The report came out of a request from the Research Center of the Nashville Area Chamber of Commerce to FTI Consulting Inc.’s Center for Healthcare Economics and Policy (“Center”) to collaborate with the Chamber on the development of data and analyses for the Nashville Region Health Competitiveness Initiative.
As The Tennessean reports: “The impacts on productivity from workers with diabetes, hypertension and obesity cost Nashville-area businesses $500 million annually.”
But importantly, the report also provided deeper insights into “Framing the Issues for Moving Forward: Medical and Productivity Costs: Implications of Employee Health for Costs, Competitiveness, and Wellbeing.” These issues are relevant for businesses seeking to understand the business case behind utilizing a well-run workplace wellness program.
Among the highlights:
- “Poor employee health is costly in terms of both medical cost and quality of life, yet many of the factors that drive poor health are changeable. Poor employee health affects firms through medical costs, absenteeism (employees too ill to work, creating lost output), and presenteeism (employees reporting to work despite illness, not able to perform at 100% output).”
- “While medical costs associated with poor employee health are substantial, the costs associated with lost productivity due to absenteeism and presenteeism are even greater.”
- “Several studies including the World Economic Forum (“WEF”) Report: “Workplace Wellness Alliance Report – Making the Right Investment: Employee Health and the Power of Metrics” explore aspects of wellness programs, their ability to drive change, their impact on improved productivity, and how to measure their ROI. These topics are increasingly more relevant as chronic conditions become more prevalent and healthcare costs continue to rise.”
- ” Businesses are keenly aware of the impact of poor health and concerned about the relationship between employee health, costs, and productivity. Many large employers focus on medical costs associated with poor employee health. However, medical costs alone do not capture the full effect of poor health; the productivity costs in the US related to poor health may account for $260 billion a year in lost economic output.”

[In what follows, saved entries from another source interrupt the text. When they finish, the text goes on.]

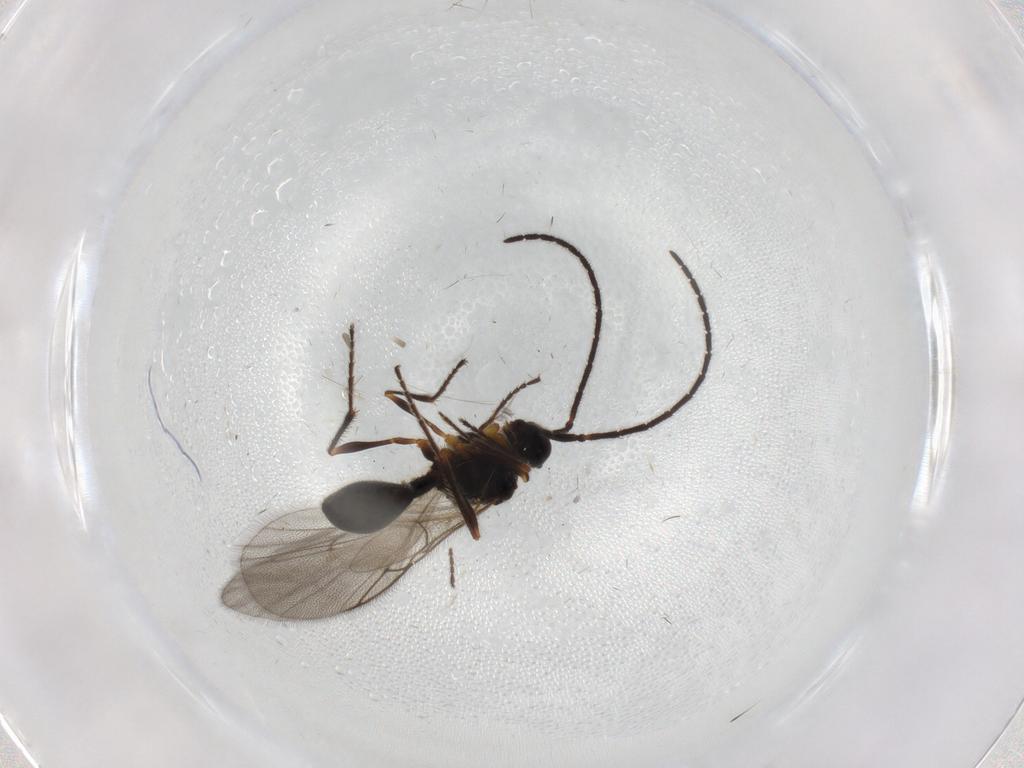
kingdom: Animalia
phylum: Arthropoda
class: Insecta
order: Hymenoptera
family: Diapriidae
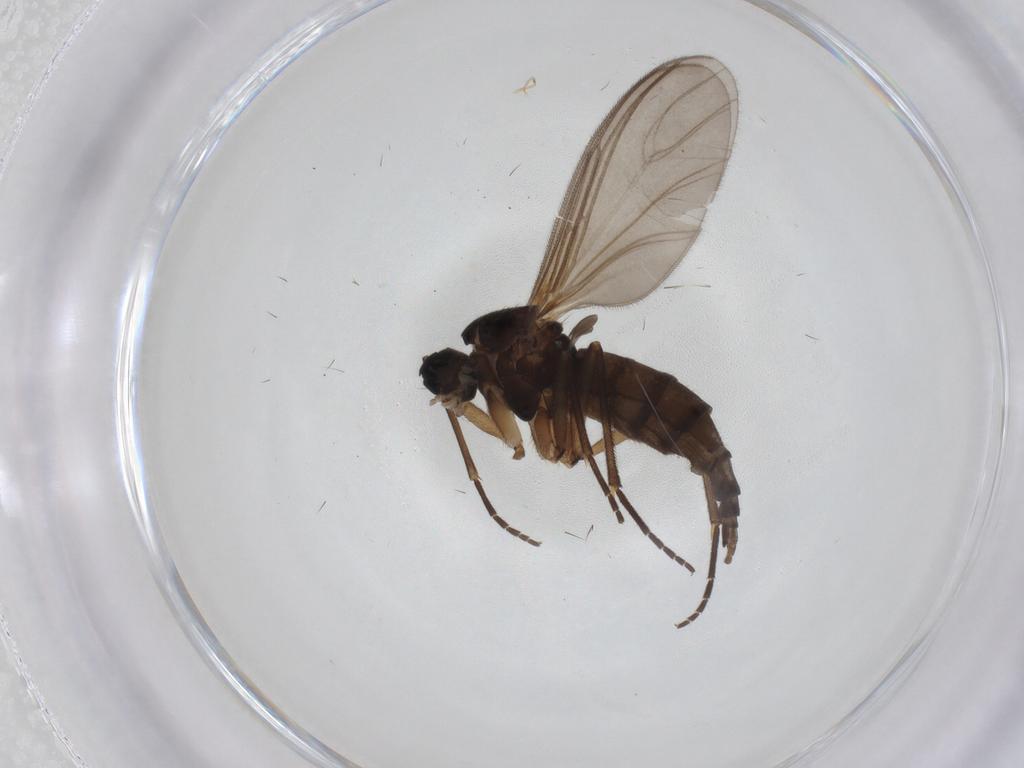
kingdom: Animalia
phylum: Arthropoda
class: Insecta
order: Diptera
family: Sciaridae
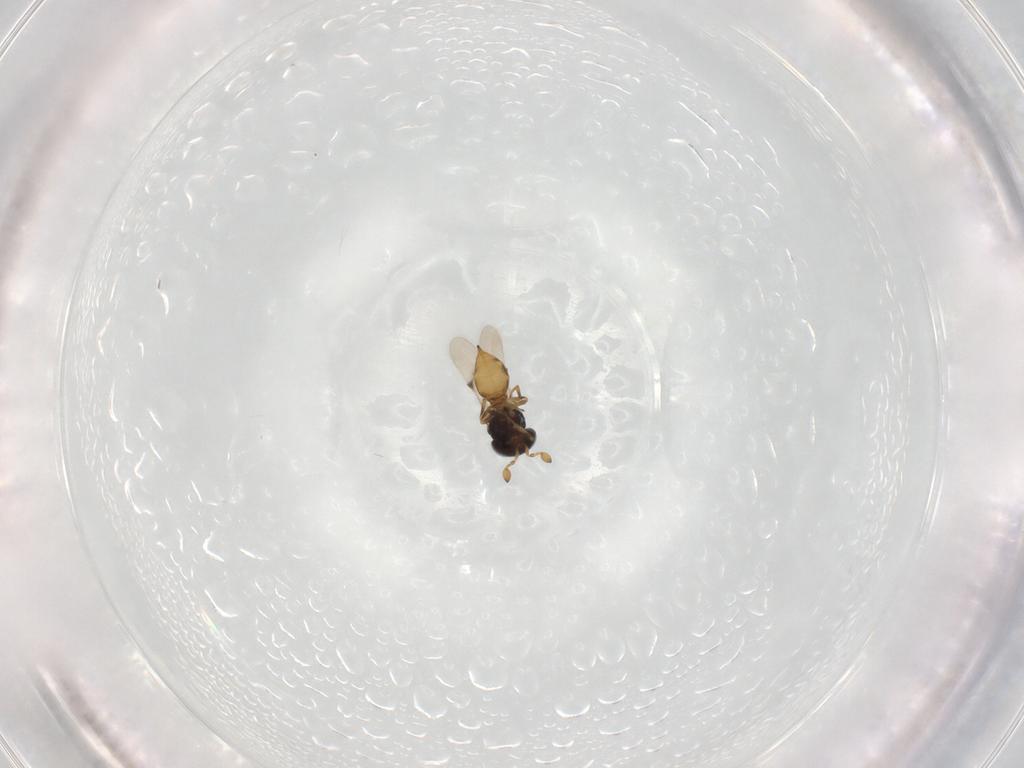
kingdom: Animalia
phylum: Arthropoda
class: Insecta
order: Hymenoptera
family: Scelionidae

- “Efforts do not necessarily need to be large and expensive to be effective; even a small investment in wellness programs can have a positive impact.”
Bill Purcell is former mayor of Nashville (1999 to 2007) and a member of FTI Consulting’s Center for Healthcare Economics and Policy Advisory Board. He ties the health focus to bottom line cost saves, noting in The Tennessean: “Knowing the cost of our health to our region and our prosperity is an enormous advantage – if we act on that knowledge. When our employers all understand the opportunity they have to impact health, we can uniquely advance our productivity, quality of life, and competitive position. CEOs are focused on bottom-line savings, which is why so many wellness programs have been implemented with an eye to reduce insurance premiums.”